A number of former Marquette players are currently participating in the NBA Summer League, an annual event in Vegas where first and second-round draft picks are tossed into an arena of scrubs and told to put a ball in a hoop (and are also allowed to familiarize themselves with the Vegas lifestyle after these amateurish matches conclude). Unfortunately, most of these former Golden Eagles fall into the embarrassing category of “scrub,” however, a few of them are actually posting respectable, if not impressive, stats in their allotted playing time. Let’s take a moment to check up on the good, bad, and ugly pertaining to Marquette alumni partaking in the NBA Summer League.

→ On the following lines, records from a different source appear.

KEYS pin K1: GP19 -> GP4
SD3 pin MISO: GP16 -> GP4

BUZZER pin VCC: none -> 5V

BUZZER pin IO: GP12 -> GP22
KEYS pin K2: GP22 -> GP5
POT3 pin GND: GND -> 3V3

Dwight Buycks — Toronto Raptors
vs. LA Lakers — 28 mins, 14 pts, 4-12 FGM-A 0-3 3PM-A, 6-7 FTM-A, 5 ast, 1 stl
vs. Denver — 27 mins, 21 pts, 5-13 FGM-A, 2-3 3PM-A, 9-10 FTM-A, 4 reb, 4 ast
Besides his horrendous field goal percentage at 36%, Buycks has been among the best in the entire summer league, let alone the undisputed best of the Marquette alumni participating. Considering the fact that Buycks’ scoring average at Marquette topped out at only 8.8 PPG, it’s incredible how the tiny point guard had worked his way through the ranks of overseas and NBA-affiliate teams to earn himself a contract with the Toronto Raptors. Although he rarely plays during the regular season, Buycks is one of few Marquette alumni to be a full-time employee of the NBA.
Trent Lockett — D-League Select
vs. New Orleans — 35 mins, 13 pts, 5-7 FGM-A, 1-1 3PM-A, 2-4 FTM-A, 9 reb, 3 ast, 3 stl
Lockett stuffed the stat sheet in his first match with the D-League Select, posting numerals of three or more in every non-percentage category (which unfortunately also includes turnovers and personal fouls). These statistics alone are nearly double of what Lockett averaged in last years’ NBA Summer League, where he averaged 7 points and 1.6 rebounds per contest. Carrying an enhanced skill set and the valued reputation as a tremendous floor manager, expect Lockett to continue receiving large amounts of minutes throughout the rest of the tournament.
Update: At the time of writing, Lockett has 5 points, one rebound, and one assist in the first quarter against the Atlanta Hawks. Keep up the stellar play, Trent!
Jamil Wilson — Washington Wizards (no picture available)
vs. Atlanta — 14 mins, 5 pts, 2-5 FGM-A, 1-2 3PM-A, 5 reb, 1 ast, 3 fouls
This is the type of Jamil Wilson game that would absolutely enrage the Marquette fan base if posted during last season. I can only imagine phrases such as “only five field goals attempted?!” or “three fouls in fourteen minutes!?!?!??!” being plastered over social media sites after the last buzzer sounded. This particular stat line, however, isn’t too bad for Jamil’s first NBA Summer League game, considering its efficiency and the fact that he managed to notch five points and five rebounds in such a short amount of playing time. Obviously, there’s progress to be made, but again, this isn’t a bad start for the forward with a reputation for underperforming.
Davante Gardner — Chicago Bulls (no picture available)
vs. LA Clippers — 2 mins, 4 pts, 2-2 FGM-A, 1 reb
Two minutes, four points. THE BIG FELLA SIMPLY GETS BUCKETS!
…and not enough playing time, unfortunately.
Vander Blue — San Antonio Spurs (picture from 2013-14 NBASL)
vs. Sacramento — 13 mins, 2 pts, 1-5 FGM-A, 0-1 3PM-A, 2 reb, 1 stl
vs. Cleveland — 2 mins, 0 pts, 0-1 FGM-A, 1 turnover
Blue’s play thus far has been unexpectedly poor compared to his impressive performances in last year’s summer league, in which he posted numerous 20-plus point games and flashed his athleticism on acrobatic drives and soaring dunks. Clearly, he’s not receiving enough minutes to establish himself statistically, so unless that changes, it’s hard to imagine Blue making his imprint on the court anytime soon.